Reading text:
• • • •
Yet the new rules have complicated what was once routine. Instead of stopping by CVS, as she has in past years, Heckel found herself on the phone with her insurer, navigating coverage questions and learning she’d need to go to a different pharmacy.

“I just am really hoping that I don’t have to risk being sick on my wedding day,” she said.

Though she was relieved to find out her vaccine would still be covered in some capacity, she’s still worried that her wedding – attended by people of all age groups – will likely host a significant number of guests who won’t be vaccinated. She doesn’t want anyone to get sick because they were there.

“I don’t know how many of the people who will be at my wedding are trying to get vaccinated, or how many qualify,” she said. “It just feels like it’s so much more complicated than it’s ever been before to get a vaccine.”

For 18-year-old student Zeke Fraser-Plant, the new guidelines heightened concerns he already carries daily. His parents and a close friend continue to live with long-term effects from contracting Covid: “My father has a lot of problems with brain fog. My mother loses her sense of smell completely. It comes back off and on.” His friend, who caught Covid as a teenager, struggles with memory.

Fraser-Plant’s his biggest fear has just been made stronger. “I’m absolutely terrified that I might kill somebody I know by bringing it home to them,” he said.
• • • •
Work request: Extend the text about people coping with the new Covid vaccine rules, starting after its last sentence.
• • • •
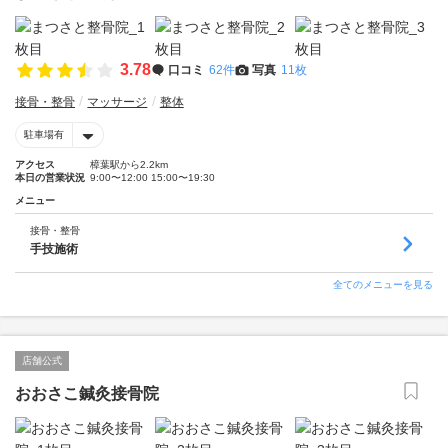
3.78
口コミ
62件
写真
11枚
接骨・整骨
マッサージ
整体
駐車場有
アクセス
樟葉駅から2.2km
本日の営業状況
9:00〜12:00 15:00〜19:30
メニュー
接骨・整骨
手技施術
全てのメニューを見る
店舗公式
おおさこ鍼灸接骨院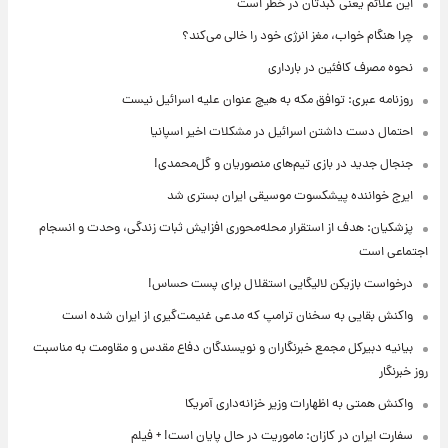
این علائم یعنی کبدتان در خطر است
چرا هنگام خواب، مغز انرژی خود را خالی می‌کند؟
نحوه مصرف کافئین در بارداری
روزنامه عبری: توافق مکه به هیچ عنوان علیه اسرائیل نیست
احتمال دست داشتن اسرائیل در مشکلات اخیر اسپانیا
جنجال جدید در بازی تیم‌های منصوریان و گل‌محمدی!
ایرج خواننده پیشکسوت موسیقی ایران بستری شد
پزشکیان: هدف از استقرار محله‌محوری افزایش ثبات زندگی، وحدت و انسجام
اجتماعی است
درخواست بازیکن لالیگایی استقلال برای پست حساس!
واکنش بقایی به سخنان ترامپ که مدعی غنیمت‌گیری از ایران شده است
بیانیه دبیرکل مجمع خبرنگاران و نویسندگان دفاع مقدس و مقاومت به مناسبت
روز خبرنگار
واکنش همتی به اظهارات وزیر خزانه‌داری آمریکا
سفارت ایران در کازان: ماموریت در حال پایان است! + فیلم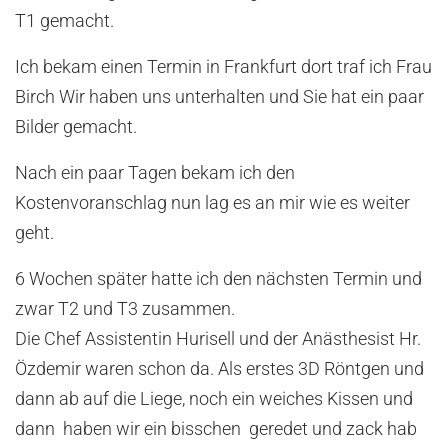
T1 gemacht.
Ich bekam einen Termin in Frankfurt dort traf ich Frau
Birch Wir haben uns unterhalten und Sie hat ein paar
Bilder gemacht.
Nach ein paar Tagen bekam ich den
Kostenvoranschlag nun lag es an mir wie es weiter
geht.
6 Wochen später hatte ich den nächsten Termin und
zwar T2 und T3 zusammen.
Die Chef Assistentin Hurisell und der Anästhesist Hr.
Özdemir waren schon da. Als erstes 3D Röntgen und
dann ab auf die Liege, noch ein weiches Kissen und
dann haben wir ein bisschen geredet und zack hab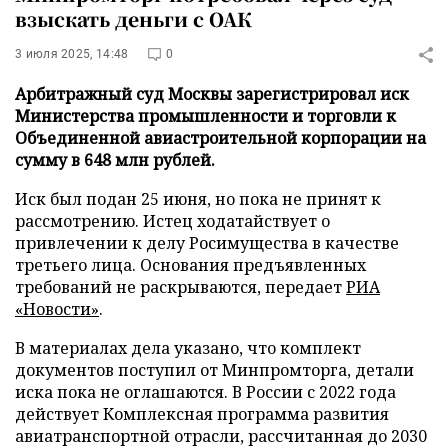
взыскать деньги с ОАК
3 июля 2025, 14:48
0
Арбитражный суд Москвы зарегистрировал иск
Министерства промышленности и торговли к
Объединенной авиастроительной корпорации на
сумму в 648 млн рублей.
Иск был подан 25 июня, но пока не принят к
рассмотрению. Истец ходатайствует о
привлечении к делу Росимущества в качестве
третьего лица. Основания предъявленных
требований не раскрываются, передает
РИА
«Новости»
.
В материалах дела указано, что комплект
документов поступил от Минпромторга, детали
иска пока не оглашаются. В России с 2022 года
действует Комплексная программа развития
авиатранспортной отрасли, рассчитанная до 2030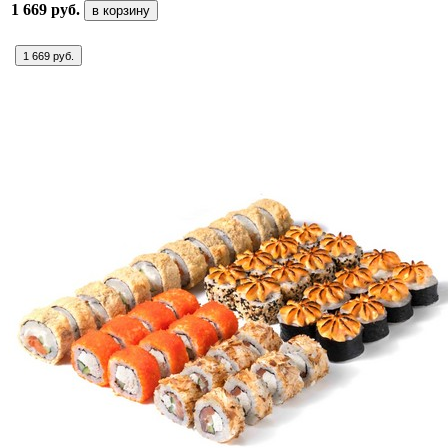
1 669 руб.
в корзину
1 669 руб.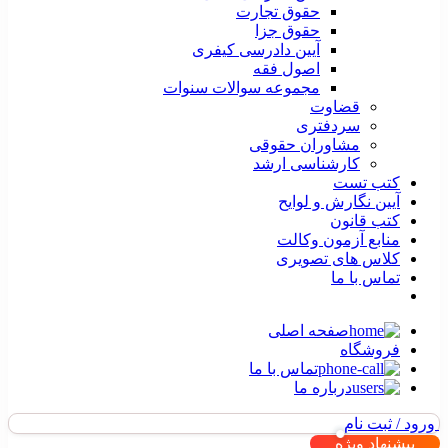
حقوق تجارت
حقوق جزا
آیین دادرسی کیفری
اصول فقه
مجموعه سوالات سنوات
قضاوت
سردفتری
مشاوران حقوقی
کارشناسی ارشد
کتب تست
آیین نگارش و لوایح
کتب قانون
منابع آزمون وکالت
کلاس های تصویری
تماس با ما
صفحه اصلی
فروشگاه
تماس با ما
درباره ما
ورود / ثبت نام
پیشنهاد ویژه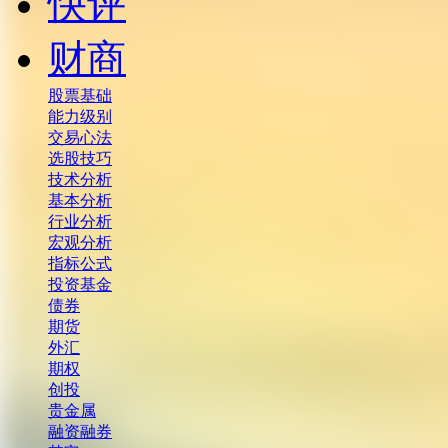
快评
财商
股票基础
能力级别
交易心法
选股技巧
技术分析
基本分析
行业分析
宏观分析
指标公式
投资基金
债券
期货
外汇
期权
创投
贵金属
融资融券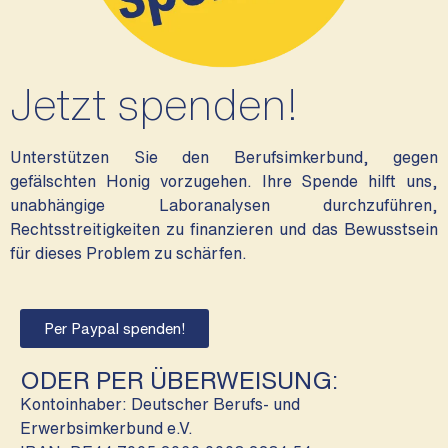
Jetzt spenden!
Unterstützen Sie den Berufsimkerbund, gegen
gefälschten Honig vorzugehen. Ihre Spende hilft uns,
unabhängige Laboranalysen durchzuführen,
Rechtsstreitigkeiten zu finanzieren und das Bewusstsein
für dieses Problem zu schärfen.
Per Paypal spenden!
ODER PER ÜBERWEISUNG:
Kontoinhaber: Deutscher Berufs- und
Erwerbsimkerbund e.V.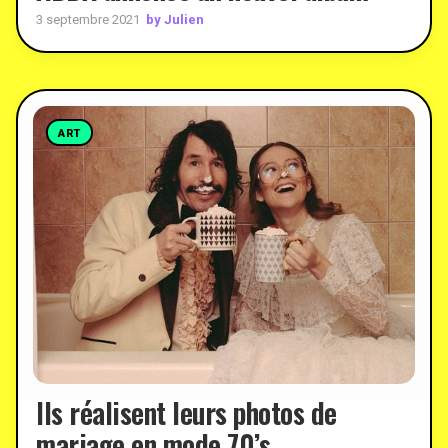
by Julien
3 septembre 2021
ART
Ils réalisent leurs photos de
mariage en mode 70’s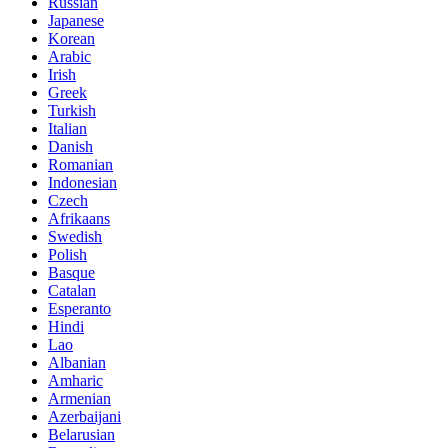
Russian
Japanese
Korean
Arabic
Irish
Greek
Turkish
Italian
Danish
Romanian
Indonesian
Czech
Afrikaans
Swedish
Polish
Basque
Catalan
Esperanto
Hindi
Lao
Albanian
Amharic
Armenian
Azerbaijani
Belarusian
• • • •
Reply:
Unlike Heckel, Fraser-Plant does not automatically qualify for coverage. He and his family are prepared to pay out of pocket, even considering travel abroad. “It’s also a possibility that we might go out of the country to get the vaccine, if that becomes necessary,” he said.

But cost is only part of the concern. As he prepares to enter community college after a year of service with the Washington Conservation Corps, he worries about being surrounded by classmates who are now less likely to be vaccinated.

“With community college, I mean, it’s a total crapshoot,” he said. “I don’t think most people are going to take it well, if you just walk up and ask them about their vaccination status or how seriously they take Covid.”

His unease is understandable: his grandmother recently survived cancer, leaving her immune system fragile. He takes every precaution he can – masking, boosters, vigilance – but fears that there’s only so much he can do with an increasingly unvaccinated public.

“With the way vaccination rates are going, it’s just terrifying,” he said. “I just don’t know why more people don’t take these kinds of things seriously.”

Haley, a 40-year-old hairstylist from Portland, Oregon, is anxious about her job as someone who interacts with several people each day.

“I am a person in a public job that would prefer to be vaccinated to protect myself and others, and I don’t know if I’ll qualify now,” she said, adding that she feels that the current administration’s views on vaccines are “very, very dangerous”.

Roger, an emergency room physician from Alaska, said that healthcare decisions “should be based on scientific evidence, and not based on pseudoscientific ideology”. He says that he still witnesses many people die or become permanently disabled from Covid, and he’s afraid that those numbers are about to soar.

“I fear that as an emergency physician, I will see more unfortunate children and adults becoming ill and dying due to the lies propagated by this administration,” he said.

Elena, who is retired and living in Los Angeles, currently has stage 4 cancer and is on chemotherapy. Though she still qualifies for the vaccine, her 59-year-old husband apparently will not.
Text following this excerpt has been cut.